Preventive care prioritized

"What makes a good soup for the common cold are the white part of green onions, ginger and dark brown sugar." This is one of the messages on a public billboard of health tips in Yuanming Village, Weiyuan County in northwest China's Gansu Province.

Such billboards containing information on how to prevent and treat common illnesses, which are maintained and updated by local health authorities in every community in Gansu, are part of the province's year-round program of educating the public on staying healthy.

In 2012, the Chinese Government allocated a total of 238 million yuan ($38 million) to support local governments' similar educational programs, which include public awareness campaigns and lectures.

Chang Cuiqing, Director of the Research Division of Sports Nutrition and Biochemistry of the Peking University No.3 Hospital in Beijing, spends a considerable amount of her time every year touring the country and giving speeches on what to eat to stay healthy.

In 2007, Chang was invited by the China Nutrition Society to participate in the drafting of Chinese People's Dietary Guidelines. "We tried to spread nutritional knowledge with the simplest language and an honest attitude," Chang said.

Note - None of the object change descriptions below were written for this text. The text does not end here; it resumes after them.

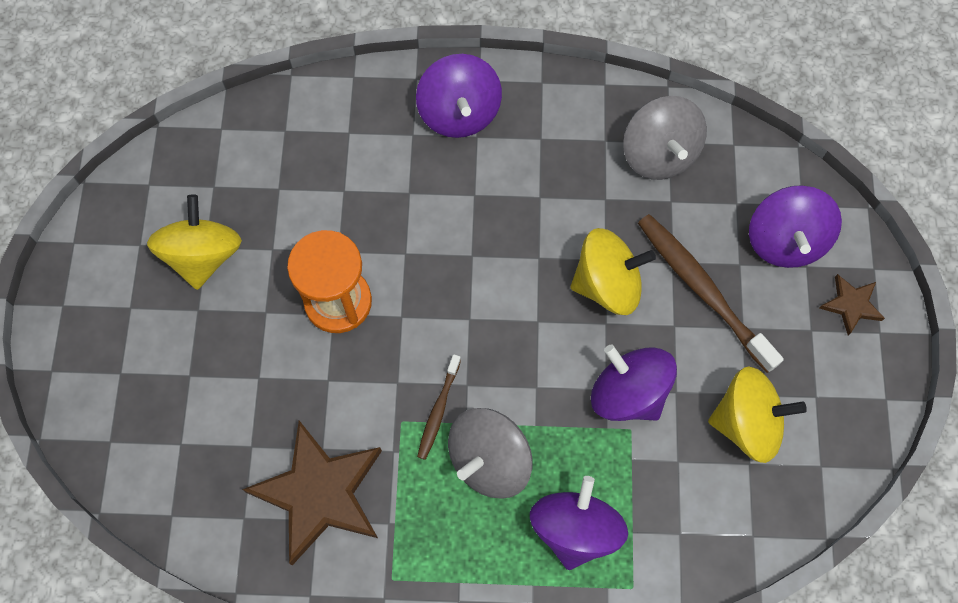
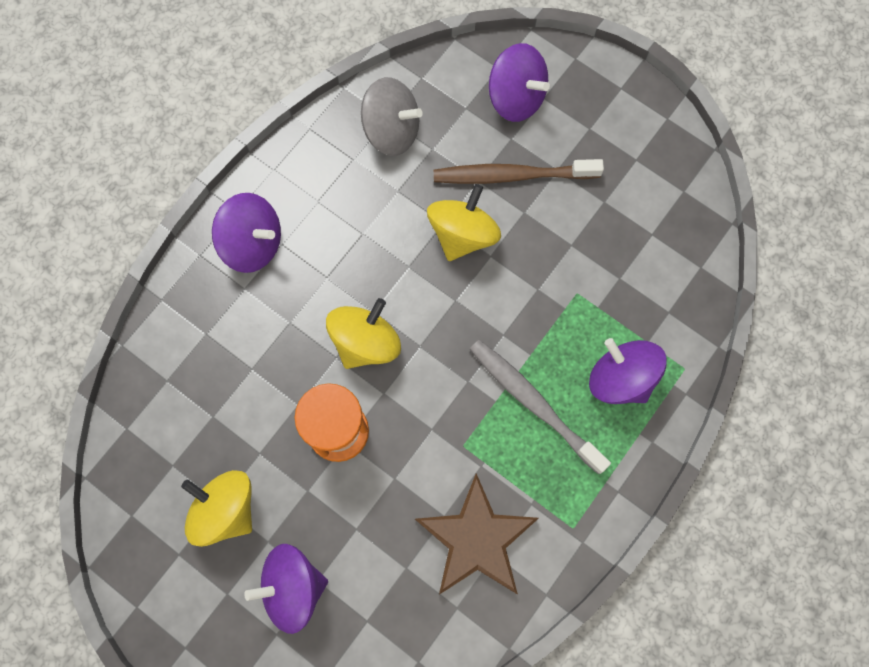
camera: 55 degrees left, 5 degrees up
(438, 410) = (473, 414): brown toothbrush -> none
(489, 460) = (534, 403): grey spinning top -> grey toothbrush
(628, 393) = (551, 276): purple spinning top -> purple spinning top (293, 587)
(746, 423) = (624, 215): yellow spinning top -> yellow spinning top (365, 342)
(851, 305) = (590, 91): brown star -> none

Chen wrote in the preface of this publication, "The next 10 to 20 years are a strategic period for the shaping of Chinese people's dietary habits. With proper guidance, people will adopt healthy diets and reap the benefits for a long time to come. If not, the health of several generations of people will be put at stake and the increased health care costs will eat up the fruit of economic development."

The Health China 2020 report identified a transformation of development models for China's medical sector from focusing on treating diseases to preventing them.

Preventive care is where the strength of traditional Chinese medicine lies. The State Administration of Traditional Chinese Medicine launched a three-year program on promoting preventive care in 2008, which successfully raised the awareness of disease prevention among the public and medical personnel. Preventive care with traditional Chinese medicine has been listed as a basic health care service in Gansu. The government in Qingdao, east China's Shandong Province, has earmarked 10 yuan ($1.6) per person for medical facilities to give a basic health evaluation of senior citizens over 55 years old based on traditional Chinese medicine.

Many medical experts suggest that the philosophy of traditional Chinese medicine for preventing major diseases is in line with the cost-effective guidelines for China's health care reform.